Что там сейчас Юдифь сказала? Троян смотрел на нее и смеялся. Как шумно в этом кафе. Невероятный гомон, он отдавался у Лео в голове.
Лукас! резко сказал Лео. Юдифь! сказал Лукас Троян. Лео что-то говорил Трояну, а тот говорил что-то Юдифи. Лео выводило из себя, что Юдифь что-то говорила Трояну, когда он на секунду замолкал, а Троян отвечал. Что она там такое говорит? Почему Троян мешает ей слушать? Почему она не собирается уходить? Лео перепугался.

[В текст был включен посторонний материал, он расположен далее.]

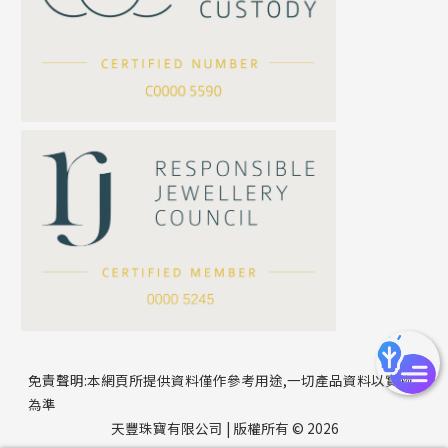
坦克鏈系列
滿天星鏈系列
*
你的名字
刀片鏈系列
方假繩鏈系列
公司名稱
心心鏈系列
*
e-mail
*
聯絡電話
免責聲明:本網頁所提供資料僅作參考用途,一切產品資料以實物
為準
天豐珠寶有限公司 | 版權所有 © 2026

Он быстро повернулся к Юдифи, с выражением беспомощно вопрошающей нежности, как супруг, который старается как-то сгладить измену, пока она еще не раскрыта. Но благодаря этому Юдифь вновь оказалась в центре внимания, значит и для Трояна, и Лео опять заговорил с Трояном, склоняясь к нему над столом, словно собирался схватить его за воротник и рвануть к себе. Голова Трояна была в нескольких сантиметрах от плеча Юдифи. Апория заблуждающегося сознания, сказал Лео, заключается в том… заключается в том, повторил он, наслаждаясь испугом Трояна, и закончил фразу, медленно, словно диктуя. Больше всего на свете он хотел сейчас, чтобы Лукас достал блокнот и записал эту фразу. Он даже взял предложенную Трояном сигарету. Он доверительно положил свою руку на руку Трояна, когда тот подносил ему огонь. Теперь он уже в полном смысле слова был Учителем, который, излагая свое учение, покуривает толстую сигару, поглядывая на склоненную спину Ученика. Слова Юдифи он пропускал мимо ушей. Ее должен был впечатлить блеск его аргументации и ее воздействие на талантливого ученика.

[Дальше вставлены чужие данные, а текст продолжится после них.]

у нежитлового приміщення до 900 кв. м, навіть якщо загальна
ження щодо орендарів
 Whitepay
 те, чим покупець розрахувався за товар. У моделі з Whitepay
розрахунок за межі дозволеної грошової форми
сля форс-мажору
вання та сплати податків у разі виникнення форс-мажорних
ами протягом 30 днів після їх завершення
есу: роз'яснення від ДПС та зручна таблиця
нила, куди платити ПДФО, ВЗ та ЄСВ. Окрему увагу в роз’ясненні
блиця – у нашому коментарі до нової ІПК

Лукаса Трояна действительно заинтересовало то, что говорил Лео. Разница в возрасте внушала ему определенное уважение к собеседнику, а хмель заставлял воспринимать все как сквозь пелену тумана, за волнами которого скрывалась древняя тайна. Он действительно сел за этот столик, потому что сразу почувствовал сильную тягу к Юдифи, а этот человек, который сидел рядом с ней, казалось, не имел к ней никакого отношения. Но теперь тот интеллектуальный интерес, который так настойчиво проявлял к нему Лео, стал ему льстить. Он явно был за демонстративное выдвижение духовного на первое место, так, чтобы это вызывало достаточную идеосинкразию, чтобы воздействовать смело и убедительно. Убедительно, или убежденно, для Лукаса это было одно и то же. Это был уже вопрос вкуса. Он изучал историю искусств и философию, а это означало, что он с наслаждением и безо всякого честолюбия следовал своим художественным интересам. Он, сын известного венского университетского профессора, не испытывал недостатка ни в чем, кроме взглядов на жизнь, которые отличались бы от отцовских. Лео заворожил его, потому что он не в состоянии был определить, гений Лео или болтун. В любом случае, в нем не было ничего от той удушливой мелкобуржуазной ограниченности, которую начал культивировать в семье его отец, когда завершил труд над своим новым образцовым произведением. Но, с другой стороны — Юдифь. Лукас поправил брючный пояс, который сдавливал талию, таким движением, как обычно пожимают плечами. Не заказать ли еще бутерброд. Слушая Лео, он прижал свою ногу к ноге Юдифи.